FIG. 1 is a schematic diagram of an exemplary drilling system 100 that includes a drill string having a drilling assembly attached to its bottom end that includes a steering unit according to one embodiment of the disclosure. FIG. 1 shows a drill string 120 that includes a drilling assembly or bottom hole assembly (BHA) 190 conveyed in a borehole 126. The drilling system 100 includes a conventional derrick 111 erected on a platform or floor 112 which supports a rotary table 114 that is rotated by a prime mover, such as an electric motor (not shown), at a desired rotational speed. A tubing (such as jointed drill pipe) 122, having the drilling assembly 190, attached at its bottom end extends from the surface to the bottom 151 of the borehole 126. A drill bit 150, attached to drilling assembly 190, disintegrates the geological formations when it is rotated to drill the borehole 126. The drill string 120 is coupled to a draw works 130 via a Kelly joint 121, swivel 128 and line 129 through a pulley. Drawworks 130 is operated to control the weight on bit ("WOB"). The drill string 120 may be rotated by a top drive (not shown) instead of by the prime mover and the rotary table 114. Alternatively, a coiled-tubing may be used as the tubing 122. A tubing injector 114a may be used to convey the coiled-tubing having the drilling assembly attached to its bottom end. The operations of the drawworks 130 and the tubing injector 114a are known in the art and are thus not described in detail herein.

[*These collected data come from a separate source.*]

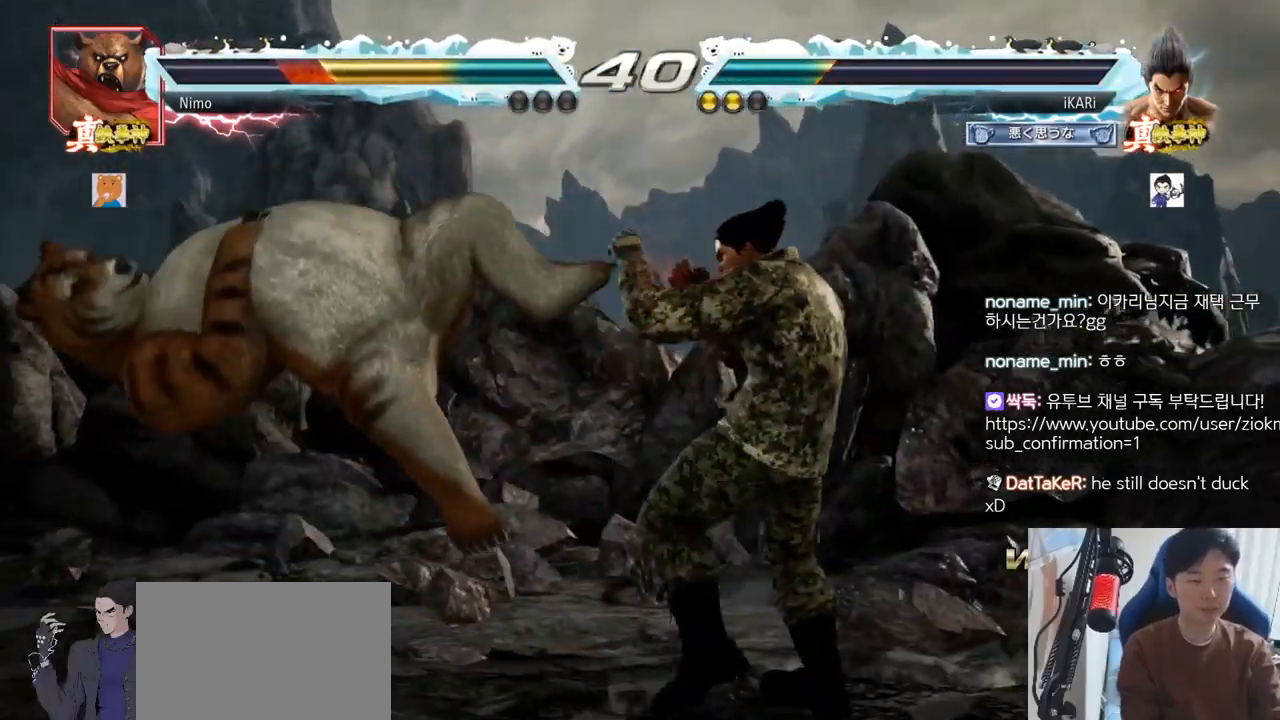
{"buttons": ["TRIANGLE"], "left_stick": "down-left"}
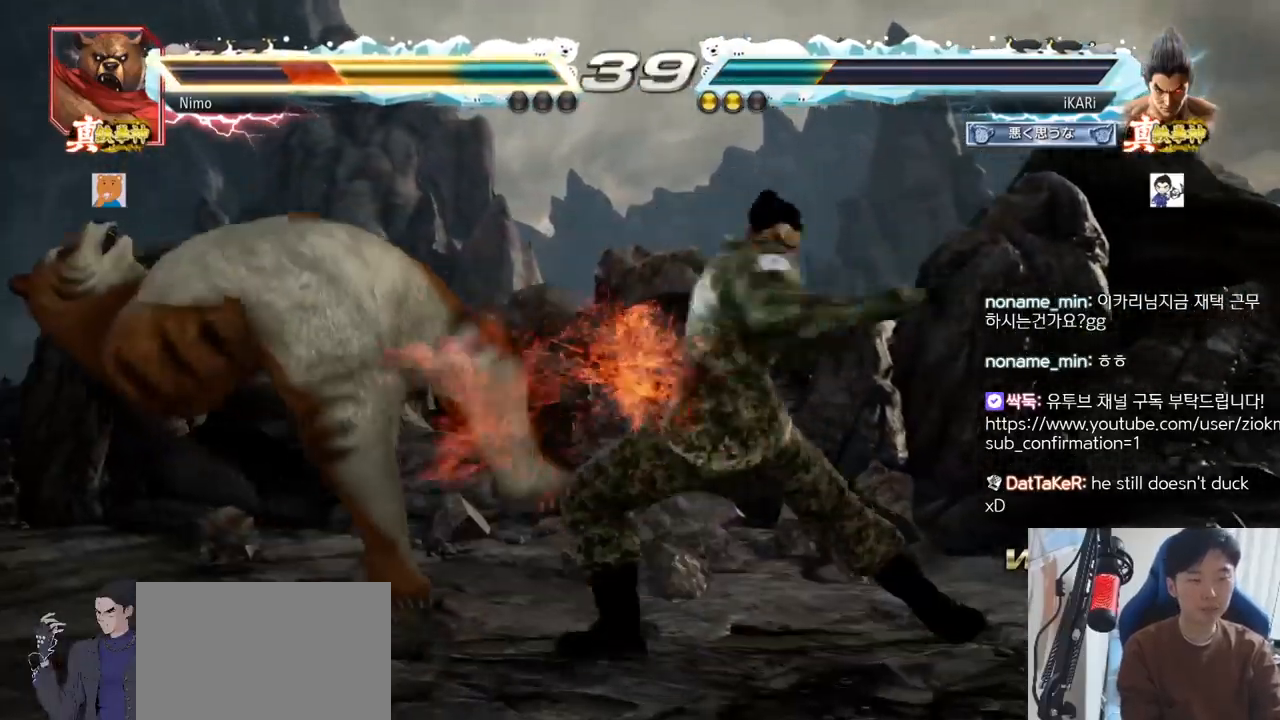
{"buttons": [], "left_stick": "center", "events": [[17, "TRIANGLE", "up"], [67, "TRIANGLE", "down"], [134, "TRIANGLE", "up"], [150, "TRIANGLE", "down"], [150, "left_stick", "center"], [267, "TRIANGLE", "up"]]}
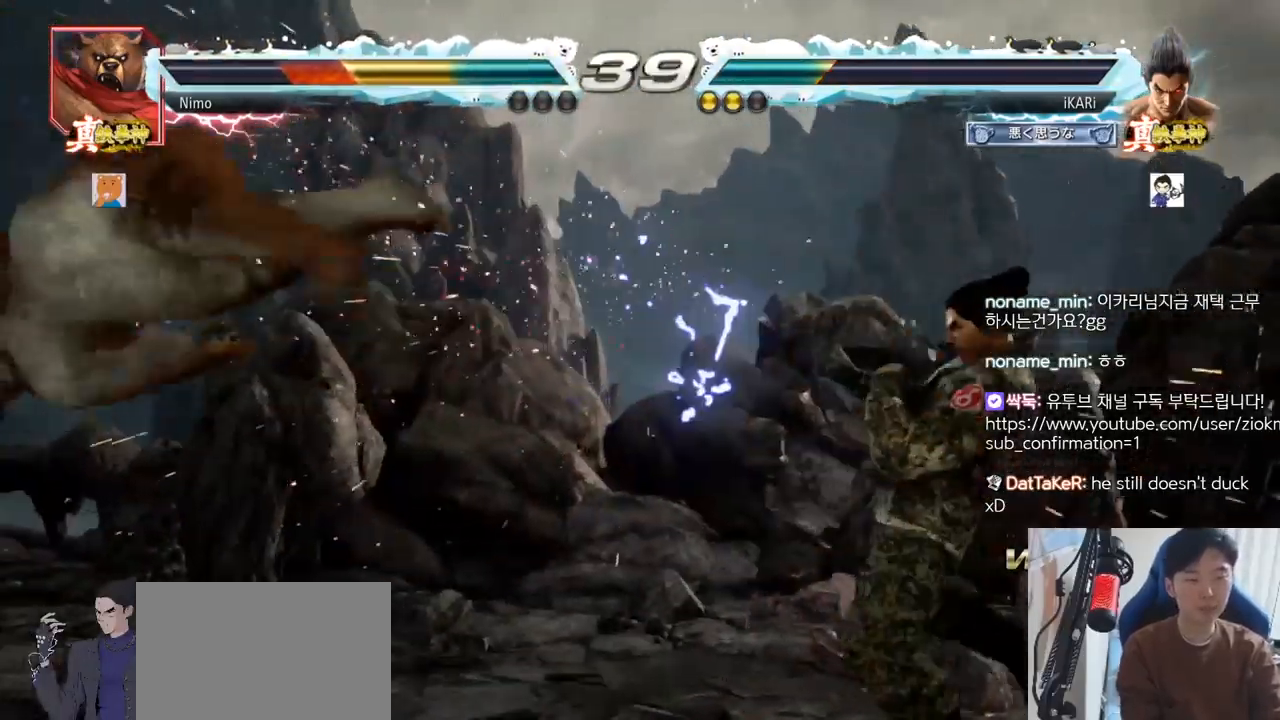
{"buttons": ["SQUARE"], "left_stick": "down-left", "events": [[200, "left_stick", "left"], [467, "left_stick", "down-left"], [500, "SQUARE", "down"]]}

A suitable drilling fluid 131 (also referred to as the "mud") from a source 132 thereof, such as a mud pit, is circulated under pressure through the drill string 120 by a mud pump 134. The drilling fluid 131 passes from the mud pump 134 into the drill string 120 via a desurger 136 and the fluid line 138. The drilling fluid 131a from the drilling tubular discharges at the borehole bottom 151 through openings in the drill bit 150. The returning drilling fluid 131b circulates uphole through the annular space 127 between the drill string 120 and the borehole 126 and returns to the mud pit 132 via a return line 135 and drill cutting screen 185 that removes the drill cuttings 186 from the returning drilling fluid 131b. A sensor Si in line 138 provides information about the fluid flow rate. A surface torque sensor S2 and a sensor S3 associated with the drill string 120 respectively provide information about the torque and the rotational speed of the drill string 120. Tubing injection speed is determined from the sensor S5, while the sensor S6 provides the hook load of the drill string 120.
In some applications, the drill bit 150 is rotated by only rotating the drill pipe
122. However, in many other applications, a downhole motor 155 (mud motor) disposed in the drilling assembly 190 also rotates the drill bit 150. The rate of penetration (ROP) for a given BHA largely depends on the WOB or the thrust force on the drill bit 150 and its rotational speed.
The mud motor 155 is coupled to the drill bit 150 via a drive shaft disposed in a bearing assembly 157. The mud motor 155 rotates the drill bit 150 when the drilling fluid 131 passes through the mud motor 155 under pressure. The bearing assembly 157, in one aspect, supports the radial and axial forces of the drill bit 150, the down- thrust of the mud motor 155 and the reactive upward loading from the applied weight- on-bit.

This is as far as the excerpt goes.